Magic, and you did this in the other thread and its one of the reasons I dont usually bother with your posts anymore, you where not giving religion credit because you first denied that there was any proof positive relationship between religion and ethics at all, I would suggest because you have a grudge against religion generally, and when you couldnt sustain that any longer (see highlighting) you breeze over what's a pretty major blind spot to suggest with a lot of characteristic verbosity something vague, maybe its about consistency, maybe its about asserting something about atheism, who the hell knows.
What I said was that religion was not necessary for ethics and ethics was not necessary for religion. That in and of itself does not say that there isn't a positive correlation because it speaks only of necessities. This is the same as the fact that there is a strong positive correlation between being American and speaking English but neither necessitates the other. So even granting there were a positive correlation, it would refute my assertion not one bit.
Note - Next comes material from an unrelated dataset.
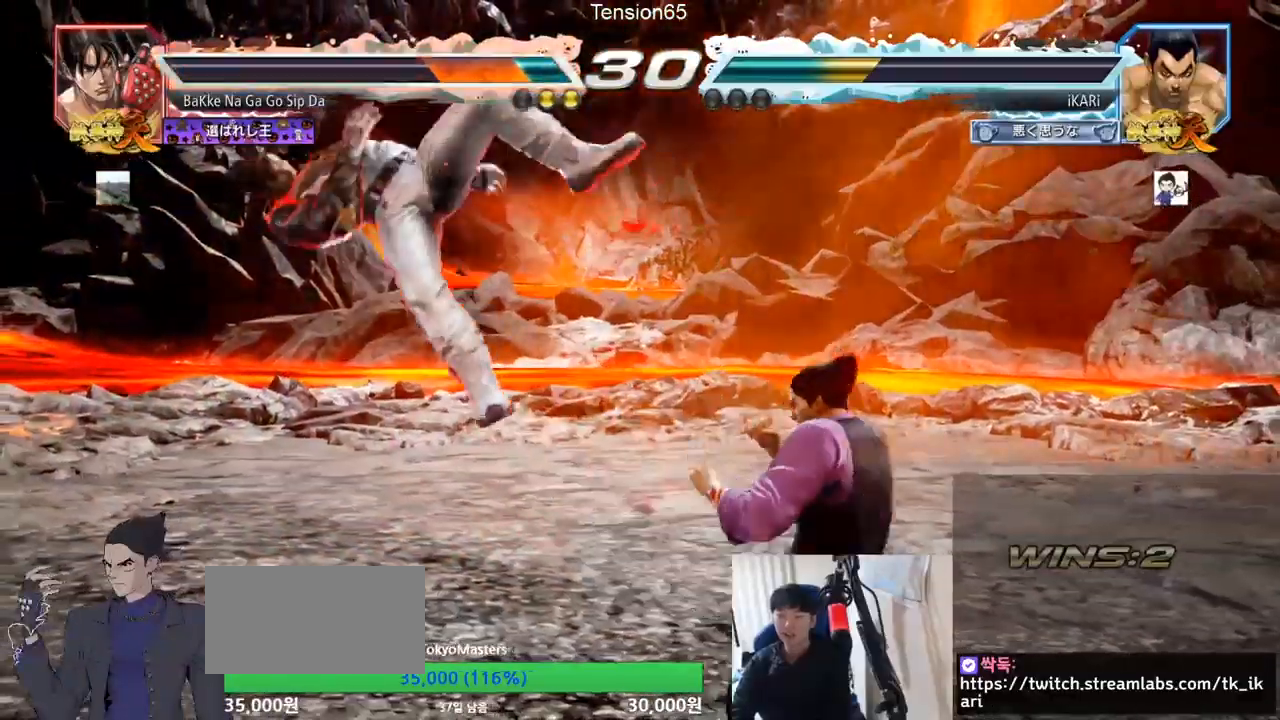
{"buttons": ["TRIANGLE"], "left_stick": "right", "events": [[50, "SQUARE", "down"], [67, "TRIANGLE", "up"], [117, "SQUARE", "up"], [167, "SQUARE", "down"], [200, "TRIANGLE", "down"], [217, "SQUARE", "up"], [250, "TRIANGLE", "up"], [284, "TRIANGLE", "down"], [334, "TRIANGLE", "up"], [384, "TRIANGLE", "down"], [434, "TRIANGLE", "up"], [501, "TRIANGLE", "down"]]}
That being said, I do question the positive correlation, going back to my point that being religious and being ethical both seem to be very common things, thus there is a very large number of ethical religious people. But the frequency of non-ethical religious people, and ethical non-religious people, seems to suggest that an actual correlation is not that strong. There may be none at all. It must be said that part of the issue might come from distinguishing the academic concept of a religion from the tendencies of actual religious people. It's a thought.
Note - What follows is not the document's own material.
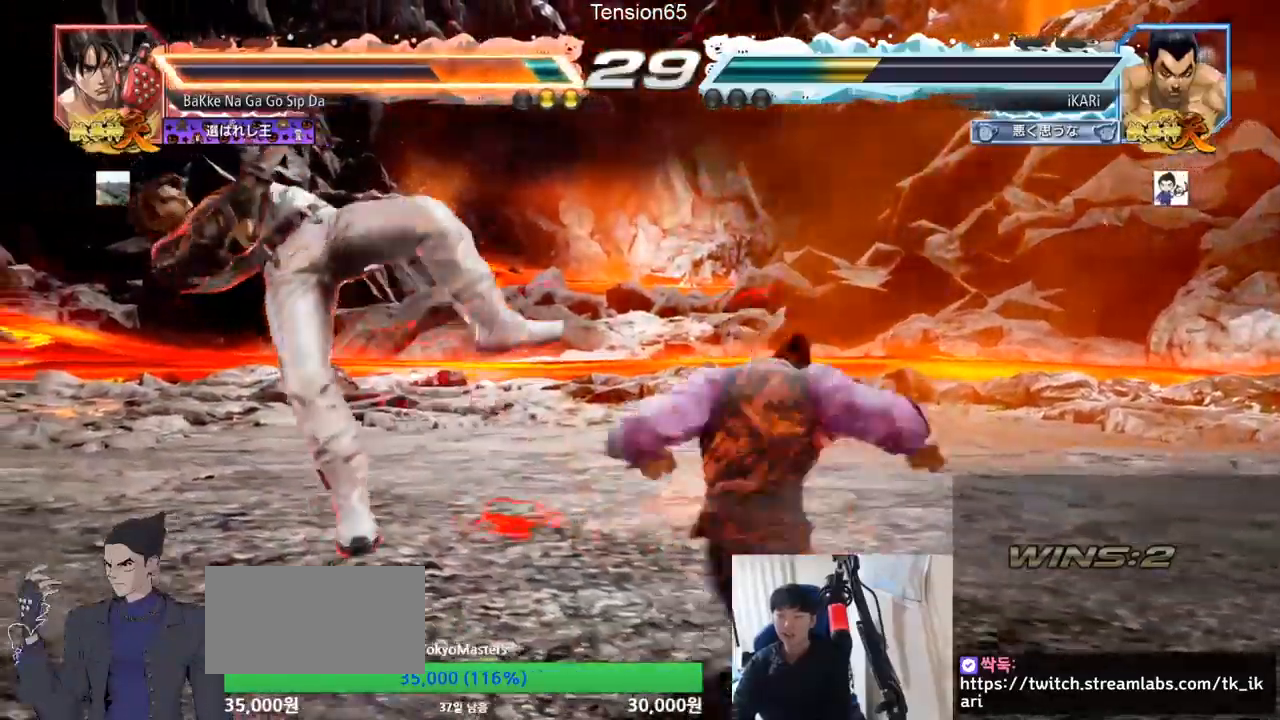
{"buttons": [], "left_stick": "center", "events": [[33, "TRIANGLE", "up"], [100, "TRIANGLE", "down"], [133, "TRIANGLE", "up"], [183, "TRIANGLE", "down"], [283, "left_stick", "center"], [350, "TRIANGLE", "up"]]}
My advice to you is the spend less time trying to figure out where the other person is coming from and more time thinking about their statements. I suspect you take me for someone more rabidly atheist than I am. I am hardly a Richard Dawkins or Christopher Hitchens. Either way you seem to use your notions about how I am as a reason to think less about what I say.
Not typically from what I understand, except for a few applications of Buddhism that approach it as a philosophy. There are atheist Buddhist, for example.
This is sort of what I'm getting at.
I see the disagreement over my claim that religion has no method. I can see how they sort of do, though my issue with that would be the following. Religion as a whole is not a thing with a singular method (and it follows that it can't be defined by such a thing then), the methods themselves are in no way systematic, and usually religious people are not even aware that they have such methods and may even take offense at the suggestion. In that way, these so-called methods are quite different from science, but I can still see how it would qualify as religion having methods.
But the point of my last question is to illustrate a difference from science. Although there is something we call a scientific consensus, like the heliocentric model or the theory of evolution, there is no specific belief about the universe, be it a true/false statement or a good/bad statement, that one must have to use the scientific method, to think scientifically, or be called a scientist. That makes it quite different from religion by my reckoning.
Thank you for this. Good post.
To me it seems somewhere between taking a piss on art because a lot of artists are douche bags, and rejecting education because the USA's education system is broken. It seems to miss the central point with possibly negative consequences.